Adaptive Source Driven 3D Scene Editing
The paper introduces a solution for customized 3D scene editing by incorporating adaptive source input, either in the form of text descriptions or reference images. This allows for the modification of a scene's foreground while keeping its background unchanged, tackling a common difficulty in prior work where changes could inadvertently affect untargeted parts of the scene.
Local-Global Iterative Editing
To overcome the challenge of concentrating edits on the foreground, the authors propose a Local-Global Iterative Editing (LGIE) training scheme. In this scheme, the editing alternates between local stages, focusing on the foreground, and global stages, taking into account the entire scene. This process is facilitated by developing a foreground-aware NeRF that can discern which parts of the scene should be edited. By adjusting the training process to focus on the foreground or the whole scene as needed, the method manages to preserve the original layout and background details.

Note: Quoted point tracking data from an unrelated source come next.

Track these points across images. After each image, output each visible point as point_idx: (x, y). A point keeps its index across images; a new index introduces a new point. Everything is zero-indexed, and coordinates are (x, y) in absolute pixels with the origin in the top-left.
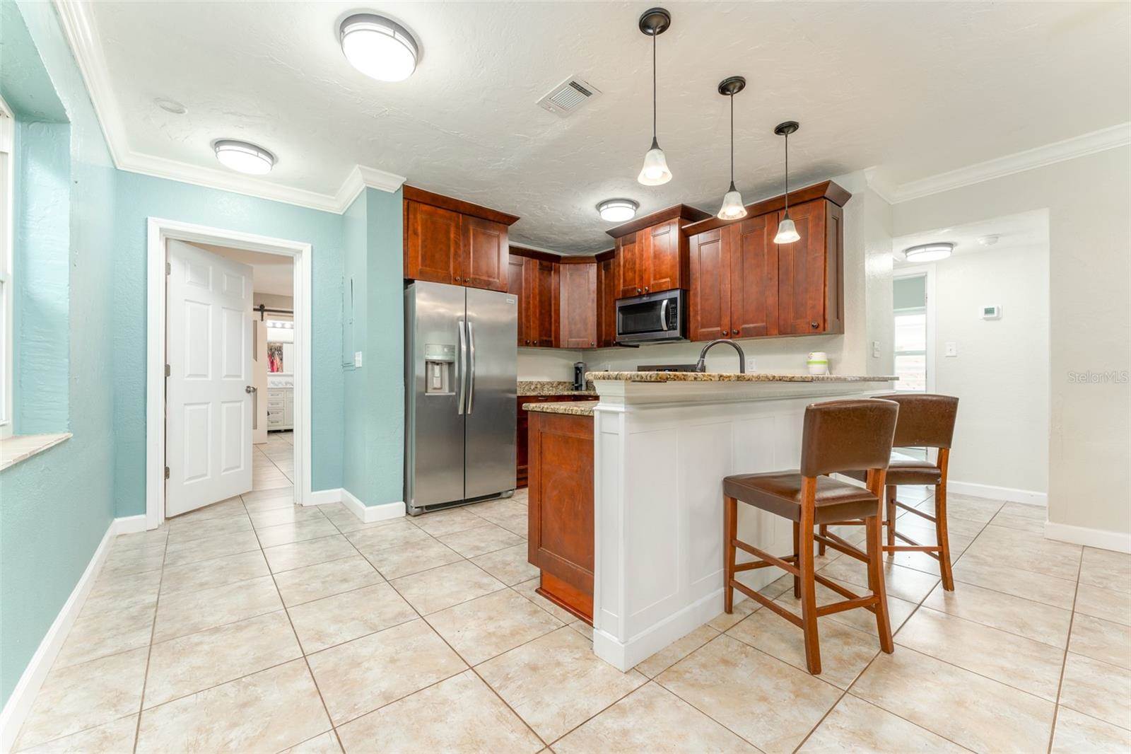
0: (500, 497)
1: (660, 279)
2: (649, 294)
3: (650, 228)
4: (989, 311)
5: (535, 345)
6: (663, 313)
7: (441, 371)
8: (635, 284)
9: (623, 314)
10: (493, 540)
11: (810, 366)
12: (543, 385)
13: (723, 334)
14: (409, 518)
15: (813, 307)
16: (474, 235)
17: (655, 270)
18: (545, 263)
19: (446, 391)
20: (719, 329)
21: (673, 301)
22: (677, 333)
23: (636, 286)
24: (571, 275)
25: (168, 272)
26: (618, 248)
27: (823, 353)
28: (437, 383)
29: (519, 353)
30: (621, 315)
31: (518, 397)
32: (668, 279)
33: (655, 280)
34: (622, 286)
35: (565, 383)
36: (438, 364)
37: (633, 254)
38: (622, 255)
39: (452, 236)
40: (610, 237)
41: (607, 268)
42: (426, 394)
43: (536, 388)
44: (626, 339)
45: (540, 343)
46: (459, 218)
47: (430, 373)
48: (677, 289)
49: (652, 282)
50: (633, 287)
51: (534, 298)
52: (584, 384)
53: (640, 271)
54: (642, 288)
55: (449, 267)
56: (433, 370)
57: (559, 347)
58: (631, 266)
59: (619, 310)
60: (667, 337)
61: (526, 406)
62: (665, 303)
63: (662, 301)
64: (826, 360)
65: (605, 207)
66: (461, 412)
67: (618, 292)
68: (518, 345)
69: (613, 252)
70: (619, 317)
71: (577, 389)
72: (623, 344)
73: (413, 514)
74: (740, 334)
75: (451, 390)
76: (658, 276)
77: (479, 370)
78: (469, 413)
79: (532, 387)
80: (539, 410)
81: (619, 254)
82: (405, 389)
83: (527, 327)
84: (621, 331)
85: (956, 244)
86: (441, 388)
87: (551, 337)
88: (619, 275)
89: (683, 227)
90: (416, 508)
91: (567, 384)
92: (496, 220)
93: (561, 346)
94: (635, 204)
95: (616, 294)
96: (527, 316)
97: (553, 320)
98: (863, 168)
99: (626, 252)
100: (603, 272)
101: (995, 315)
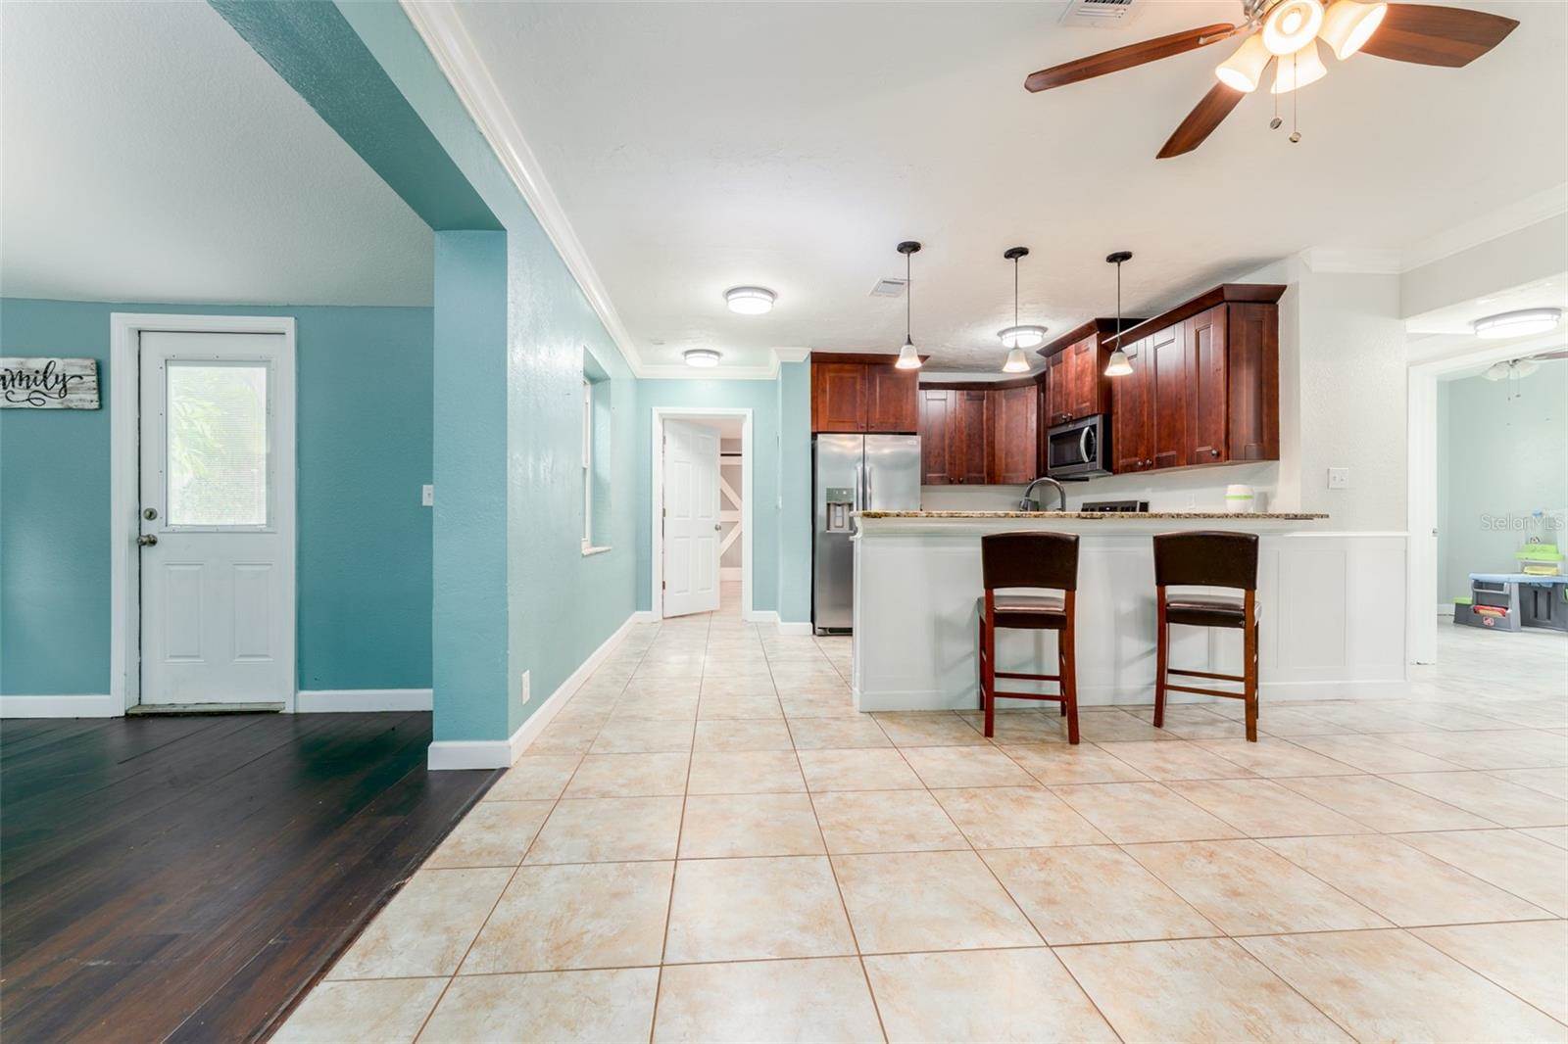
1: (1082, 403)
2: (1072, 421)
3: (1074, 345)
5: (960, 483)
6: (1083, 443)
7: (843, 511)
8: (1062, 409)
9: (1054, 444)
11: (1227, 501)
13: (1139, 465)
14: (815, 637)
15: (1216, 432)
16: (880, 383)
17: (1078, 393)
18: (973, 393)
19: (846, 529)
20: (1136, 459)
21: (1093, 428)
22: (1098, 465)
23: (1062, 412)
24: (1007, 402)
25: (664, 442)
26: (1048, 368)
30: (1053, 446)
32: (1088, 404)
33: (1077, 404)
34: (1051, 411)
36: (839, 505)
37: (1060, 376)
38: (1052, 377)
39: (858, 387)
40: (1040, 356)
41: (1043, 391)
42: (827, 531)
45: (968, 480)
46: (864, 369)
47: (832, 513)
48: (1098, 414)
49: (1075, 407)
50: (1060, 413)
53: (1066, 394)
54: (1066, 416)
55: (855, 416)
56: (835, 510)
57: (994, 483)
58: (1059, 386)
59: (1051, 441)
60: (1089, 469)
62: (1086, 429)
63: (1083, 428)
67: (1051, 419)
69: (1045, 373)
70: (1050, 447)
73: (817, 634)
74: (1154, 465)
76: (1080, 401)
81: (1049, 375)
82: (813, 526)
83: (952, 464)
84: (1053, 464)
86: (842, 527)
87: (982, 472)
88: (1050, 399)
89: (1102, 343)
90: (819, 629)
93: (996, 482)
94: (1044, 329)
95: (1049, 421)
96: (952, 452)
97: (985, 453)
99: (1055, 373)
100: (1041, 396)
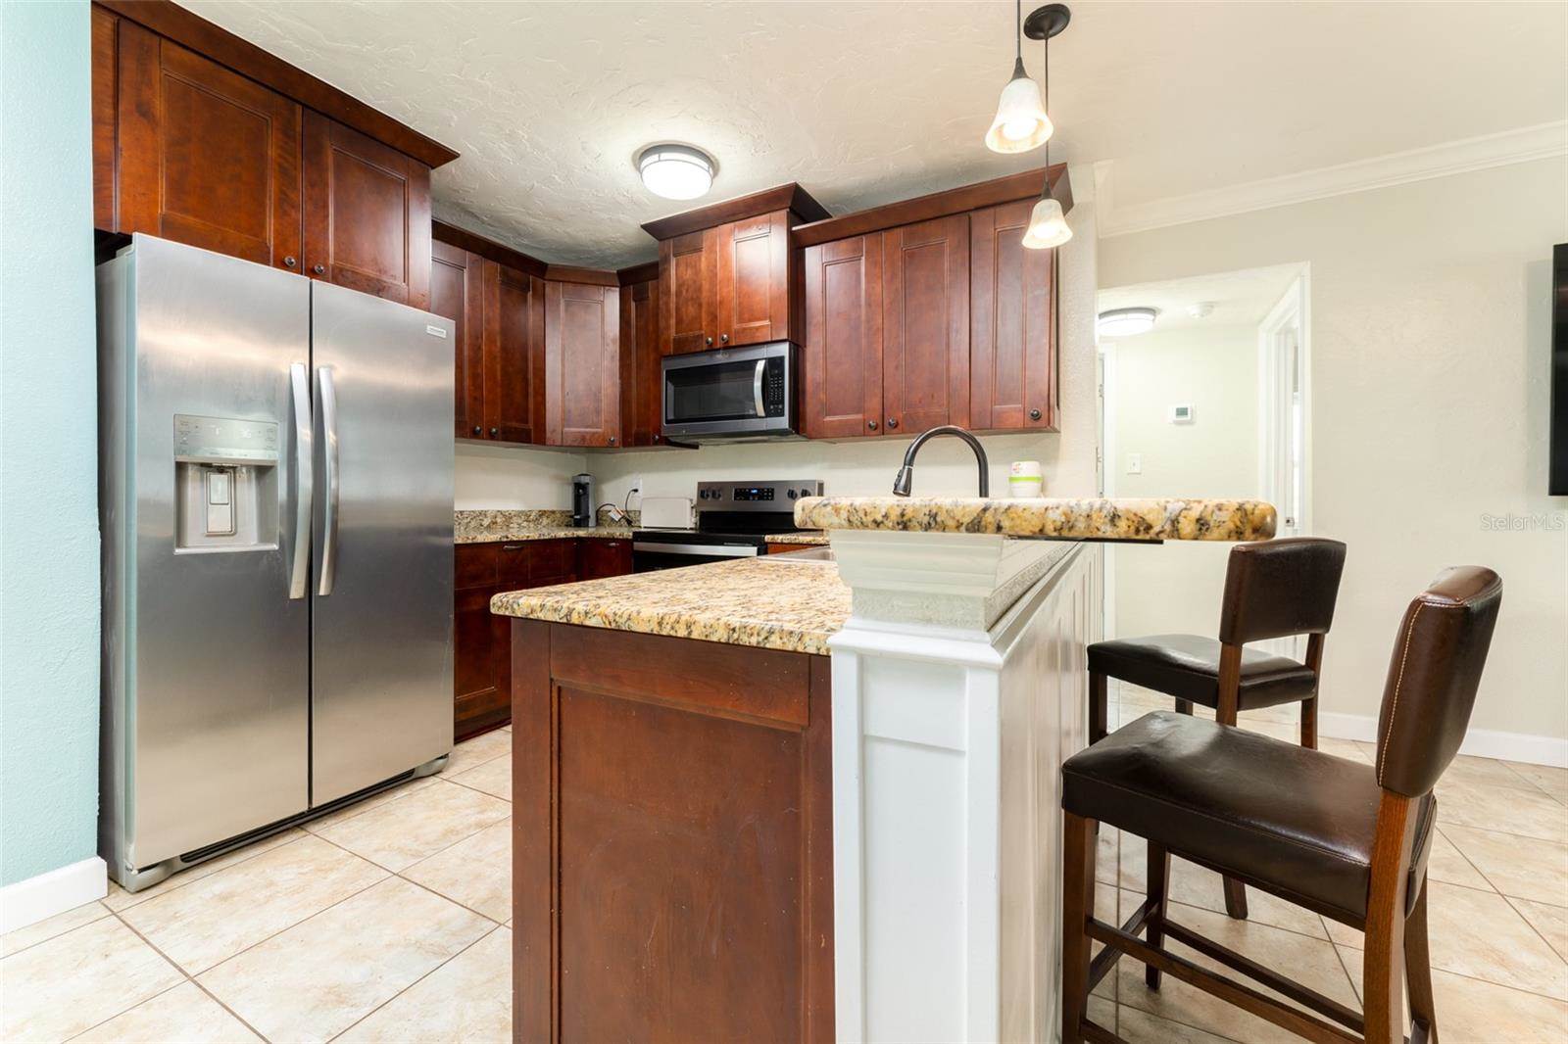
0: (413, 777)
1: (750, 321)
2: (728, 348)
3: (732, 224)
4: (1182, 412)
5: (492, 437)
6: (758, 384)
7: (233, 488)
8: (701, 329)
9: (675, 385)
10: (389, 946)
11: (1016, 484)
12: (508, 518)
13: (870, 425)
14: (122, 900)
15: (1032, 383)
17: (740, 303)
18: (514, 273)
19: (249, 541)
20: (860, 416)
21: (774, 364)
22: (784, 422)
23: (703, 332)
24: (568, 305)
26: (666, 260)
27: (1037, 463)
28: (219, 520)
29: (458, 452)
30: (671, 387)
31: (457, 546)
32: (767, 322)
33: (741, 320)
34: (673, 330)
35: (553, 512)
36: (221, 470)
37: (697, 272)
38: (673, 272)
39: (272, 152)
41: (640, 298)
42: (178, 551)
43: (495, 523)
44: (682, 431)
45: (504, 433)
46: (293, 112)
47: (191, 492)
48: (783, 341)
49: (736, 326)
50: (697, 333)
51: (491, 341)
52: (592, 513)
53: (710, 304)
54: (715, 337)
55: (262, 226)
56: (204, 484)
57: (544, 443)
58: (691, 293)
59: (667, 378)
60: (765, 428)
61: (504, 603)
62: (760, 366)
63: (756, 361)
64: (1039, 476)
65: (655, 157)
66: (297, 591)
67: (667, 342)
68: (456, 437)
69: (655, 266)
70: (668, 390)
71: (581, 523)
72: (672, 439)
73: (133, 887)
74: (900, 427)
75: (264, 537)
76: (746, 316)
77: (351, 486)
78: (322, 592)
79: (486, 522)
80: (555, 617)
81: (667, 269)
82: (103, 537)
83: (475, 398)
84: (671, 417)
85: (1160, 311)
86: (233, 533)
87: (527, 422)
88: (668, 311)
89: (794, 229)
90: (141, 871)
91: (558, 515)
92: (397, 145)
93: (548, 443)
94: (713, 164)
95: (661, 346)
96: (475, 377)
97: (531, 390)
98: (1092, 163)
99: (682, 268)
100: (633, 304)
101: (1189, 417)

Class-guided Regularization for Image-driven Editing
Another challenge arises when editing is guided by a single-view reference image, which can lead to inconsistencies when rendering from different perspectives. The authors address this with a class-guided regularization technique, using a Text-to-Image (T2I) model to encode the visual subject from the reference image into a textual prompt. During the editing process, this allows general class priors from the T2I model to guide geometric consistency across views.
Results and Conclusions
The model, named CustomNeRF, is shown to produce precise editing results in various real scenes for both text- and image-driven settings. Extensive experiments reveal that CustomNeRF can effectively modify the specified regions in a photo-realistic manner, demonstrating the potential of LGIE and class-guided regularization in 3D scene editing. The model's contributions offer a significant step in enabling users to customize scenes according to their specific needs or preferences, broadening the accessibility and flexibility of NeRF-based editing tools.